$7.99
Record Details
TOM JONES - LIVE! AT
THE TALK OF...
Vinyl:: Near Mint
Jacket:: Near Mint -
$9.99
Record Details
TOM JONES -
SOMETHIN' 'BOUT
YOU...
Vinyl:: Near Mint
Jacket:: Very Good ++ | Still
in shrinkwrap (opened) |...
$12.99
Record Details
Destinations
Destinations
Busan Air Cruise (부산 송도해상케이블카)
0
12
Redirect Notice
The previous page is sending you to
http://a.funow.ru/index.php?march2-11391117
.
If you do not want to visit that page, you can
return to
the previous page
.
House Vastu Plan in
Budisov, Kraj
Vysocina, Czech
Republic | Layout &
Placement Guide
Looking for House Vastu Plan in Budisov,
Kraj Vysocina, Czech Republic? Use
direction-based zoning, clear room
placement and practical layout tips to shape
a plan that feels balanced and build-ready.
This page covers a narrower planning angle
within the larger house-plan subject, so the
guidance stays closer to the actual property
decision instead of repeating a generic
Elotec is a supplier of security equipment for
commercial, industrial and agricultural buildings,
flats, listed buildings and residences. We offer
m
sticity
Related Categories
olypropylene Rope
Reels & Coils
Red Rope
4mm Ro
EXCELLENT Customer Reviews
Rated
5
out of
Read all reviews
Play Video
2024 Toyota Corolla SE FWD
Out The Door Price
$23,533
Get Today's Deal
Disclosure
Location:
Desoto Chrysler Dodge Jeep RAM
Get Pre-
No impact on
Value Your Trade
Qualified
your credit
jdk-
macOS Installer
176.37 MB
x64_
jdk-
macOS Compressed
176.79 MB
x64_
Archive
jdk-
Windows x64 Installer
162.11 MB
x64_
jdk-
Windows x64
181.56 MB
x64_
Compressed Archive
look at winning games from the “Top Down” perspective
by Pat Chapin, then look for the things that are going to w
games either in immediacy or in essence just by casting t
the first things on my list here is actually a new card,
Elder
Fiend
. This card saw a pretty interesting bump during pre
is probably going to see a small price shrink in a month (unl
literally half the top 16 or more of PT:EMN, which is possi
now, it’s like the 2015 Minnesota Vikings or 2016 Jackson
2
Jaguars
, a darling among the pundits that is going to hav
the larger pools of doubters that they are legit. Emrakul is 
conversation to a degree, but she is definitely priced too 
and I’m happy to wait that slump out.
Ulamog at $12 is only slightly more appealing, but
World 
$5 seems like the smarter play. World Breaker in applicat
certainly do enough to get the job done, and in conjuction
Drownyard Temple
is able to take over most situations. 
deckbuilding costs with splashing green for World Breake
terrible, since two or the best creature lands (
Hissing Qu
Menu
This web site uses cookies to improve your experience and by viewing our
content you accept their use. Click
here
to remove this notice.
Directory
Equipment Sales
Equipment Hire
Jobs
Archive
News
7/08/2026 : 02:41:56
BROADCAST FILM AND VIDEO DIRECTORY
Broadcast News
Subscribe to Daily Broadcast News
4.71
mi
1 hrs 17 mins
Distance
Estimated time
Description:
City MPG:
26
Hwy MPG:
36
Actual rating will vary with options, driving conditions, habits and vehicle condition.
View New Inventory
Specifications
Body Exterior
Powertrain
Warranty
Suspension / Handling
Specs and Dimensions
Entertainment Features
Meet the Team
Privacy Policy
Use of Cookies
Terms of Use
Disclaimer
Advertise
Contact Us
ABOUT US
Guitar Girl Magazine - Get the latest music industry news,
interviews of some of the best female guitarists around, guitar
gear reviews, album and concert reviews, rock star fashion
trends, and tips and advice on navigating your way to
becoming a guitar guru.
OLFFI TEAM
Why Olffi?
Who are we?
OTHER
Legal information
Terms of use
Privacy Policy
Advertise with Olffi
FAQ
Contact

#### What you will do
Write out every line from the start of the records through the line containing "a plan that feels balanced and build-ready.", keeping each line exactly as it appears.

#### Response area
$7.99
Record Details
TOM JONES - LIVE! AT
THE TALK OF...
Vinyl:: Near Mint
Jacket:: Near Mint -
$9.99
Record Details
TOM JONES -
SOMETHIN' 'BOUT
YOU...
Vinyl:: Near Mint
Jacket:: Very Good ++ | Still
in shrinkwrap (opened) |...
$12.99
Record Details
Destinations
Destinations
Busan Air Cruise (부산 송도해상케이블카)
0
12
Redirect Notice
The previous page is sending you to
http://a.funow.ru/index.php?march2-11391117
.
If you do not want to visit that page, you can
return to
the previous page
.
House Vastu Plan in
Budisov, Kraj
Vysocina, Czech
Republic | Layout &
Placement Guide
Looking for House Vastu Plan in Budisov,
Kraj Vysocina, Czech Republic? Use
direction-based zoning, clear room
placement and practical layout tips to shape
a plan that feels balanced and build-ready.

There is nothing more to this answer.